Get Clear on What You Want
This sounds obvious, but it is harder than it sounds. Often, hiring managers see several needs within their company and attempt to compile them all into one position -- an unrealistic setup for a bumpy search. Or, they rely on old job descriptions that no longer match the company's current needs. Instead, create a specific vision for the job by sketching out:
- What will this person be responsible for and what will they do on a day-to-day basis?
- What goals do you have for this role, and what will success look like?
- What are the hard and soft skills needed to do this job? Consider the team they will work with and what gaps this person could fill.
- What traits will a person have in order to add to your culture and align with your company’s values?
- What is the diversity make up of your current team? If you are building a more diverse company, you will want to be intentional about attracting more diverse applicants.
- Are you hiring for experience or for potential? A been-there-done-that strategy is not always best. If you hire for potential, rather than being focused on specific experience or degrees, you are more likely to attract a diverse pool of candidates.
Prioritize Must-Haves and Nice-to-Haves
When you ask for someone who can do it all, you are going to get a lot of the wrong someones. Your job description should very clearly distinguish between the experience or traits a candidate must absolutely possess, and those that you hope they have, but can live without for the right fit. Later in the process, you can assess whether someone has the potential to succeed in the job through behavioral-based interview questions or results-based hiring practices.
A candidate who is enthusiastic about your company’s mission, has a proven track record of doing a great job, and has the personality to tackle new challenges is likely to adapt to a new tool or skill. You don’t want to lose the right person just because they don’t know something that is easily learnable.

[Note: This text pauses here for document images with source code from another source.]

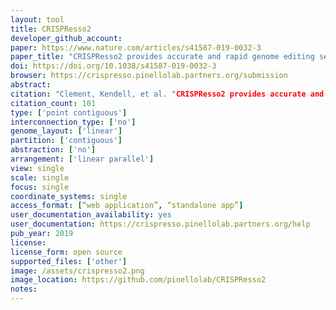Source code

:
 ```yaml
---
layout: tool
title: CRISPResso2
developer_github_account:
paper: https://www.nature.com/articles/s41587-019-0032-3
paper_title: "CRISPResso2 provides accurate and rapid genome editing sequence analysis"
doi: https://doi.org/10.1038/s41587-019-0032-3
browser: https://crispresso.pinellolab.partners.org/submission
abstract:
citation: "Clement, Kendell, et al. "CRISPResso2 provides accurate and rapid genome editing sequence analysis." Nature biotechnology 37.3 (2019): 224-226."
citation_count: 101
type: ['point contiguous']
interconnection_type: ['no']
genome_layout: ['linear']
partition: ['contiguous']
abstraction: ['no']
arrangement: ['linear parallel']
view: single
scale: single
focus: single
coordinate_systems: single
access_format: [“web application”, “standalone app”]
user_documentation_availability: yes
user_documentation: https://crispresso.pinellolab.partners.org/help
pub_year: 2019
license:
license_form: open source
supported_files: ['other']
image: /assets/crispresso2.png
image_location: https://github.com/pinellolab/CRISPResso2
notes:
---
```

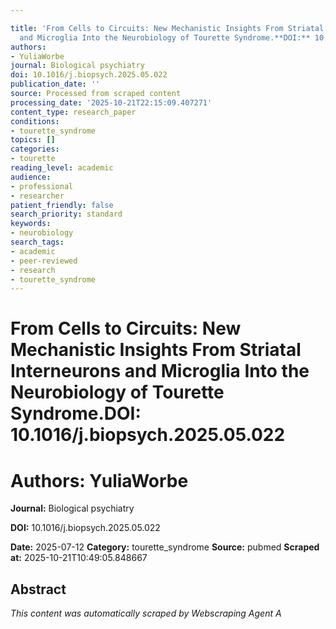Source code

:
 ```yaml
---

title: 'From Cells to Circuits: New Mechanistic Insights From Striatal Interneurons
  and Microglia Into the Neurobiology of Tourette Syndrome.**DOI:** 10.1016/j.biopsych.2025.05.022'
authors:
- YuliaWorbe
journal: Biological psychiatry
doi: 10.1016/j.biopsych.2025.05.022
publication_date: ''
source: Processed from scraped content
processing_date: '2025-10-21T22:15:09.407271'
content_type: research_paper
conditions:
- tourette_syndrome
topics: []
categories:
- tourette
reading_level: academic
audience:
- professional
- researcher
patient_friendly: false
search_priority: standard
keywords:
- neurobiology
search_tags:
- academic
- peer-reviewed
- research
- tourette_syndrome
---
```




# From Cells to Circuits: New Mechanistic Insights From Striatal Interneurons and Microglia Into the Neurobiology of Tourette Syndrome.**DOI:** 10.1016/j.biopsych.2025.05.022

# **Authors:** YuliaWorbe

**Journal:** Biological psychiatry

**DOI:** 10.1016/j.biopsych.2025.05.022

**Date:** 2025-07-12
**Category:** tourette_syndrome
**Source:** pubmed
**Scraped at:** 2025-10-21T10:49:05.848667
## Abstract
*This content was automatically scraped by Webscraping Agent A*
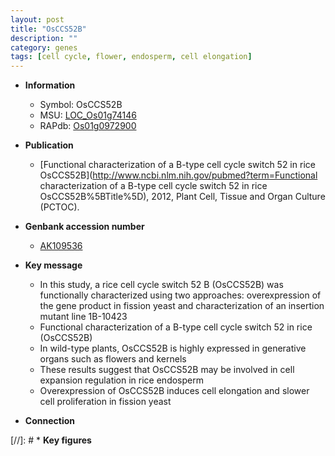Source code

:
 ```yaml
---
layout: post
title: "OsCCS52B"
description: ""
category: genes
tags: [cell cycle, flower, endosperm, cell elongation]
---
```


* **Information**  
    + Symbol: OsCCS52B  
    + MSU: [LOC_Os01g74146](http://rice.uga.edu/cgi-bin/ORF_infopage.cgi?orf=LOC_Os01g74146)  
    + RAPdb: [Os01g0972900](https://rapdb.dna.affrc.go.jp/locus/?name=Os01g0972900)  

* **Publication**  
    + [Functional characterization of a B-type cell cycle switch 52 in rice OsCCS52B](http://www.ncbi.nlm.nih.gov/pubmed?term=Functional characterization of a B-type cell cycle switch 52 in rice OsCCS52B%5BTitle%5D), 2012, Plant Cell, Tissue and Organ Culture (PCTOC).

* **Genbank accession number**  
    + [AK109536](http://www.ncbi.nlm.nih.gov/nuccore/AK109536)

* **Key message**  
    + In this study, a rice cell cycle switch 52 B (OsCCS52B) was functionally characterized using two approaches: overexpression of the gene product in fission yeast and characterization of an insertion mutant line 1B-10423
    + Functional characterization of a B-type cell cycle switch 52 in rice (OsCCS52B)
    + In wild-type plants, OsCCS52B is highly expressed in generative organs such as flowers and kernels
    + These results suggest that OsCCS52B may be involved in cell expansion regulation in rice endosperm
    + Overexpression of OsCCS52B induces cell elongation and slower cell proliferation in fission yeast

* **Connection**  

[//]: # * **Key figures**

Market Your Company and the Job
Your job description is like an advertisement meant to appeal to your ideal candidate. This is your chance to paint a picture of what it’s like to work at your company. While pay is important, autonomy, mastery, and purpose are what truly motivates job seekers. In this role, what exciting challenges can they solve and what contributions can they make?
Be mindful of the language you use. For instance, words such as tackle, support, command, assertive, nurture, etc. are gendered. Programs like Textio can help you identify implicit bias in your language and find ways to better attract relevant candidates.
Write. Refine. Proof. Proof Again.
Mark Twain once said, “I didn’t have time to write you a short letter, so I wrote you a long one.” Take the time to write a simple, concise job description. Bullet points and clear headers can be helpful. You want readers to quickly understand:
- If the job fits what they have to offer and are looking for.
- What your company does and stands for. If you are a mission-based company, lead with this.
- What your culture is like. Include an About Us section at the end to provide more detail.
- How to apply. Be clear about any specific actions you want applicants to take, like including a cover letter or work samples. If an applicant does not follow instructions, they are probably not your person.
When you’re done writing, get feedback and a fresh perspective from multiple people. Then refine and proofread the finished product. (Think about how many resumes you’ll disqualify because of typos!)
Add Pre-Screening Questions to the Application
If you want to further weed out candidates who are not a fit for the job, you can add a short questionnaire or assignment to your application process. This can make your search process easier by asking the applicant to do some of the work for you.
These steps may take a little extra thought and time up front, but in the long run, the effort will pay off tenfold. You’ll find higher-quality candidates, save time in the application review phase, get a head start on setting expectations and creating work plans for your new employee, and have a template for performance reviews down the road.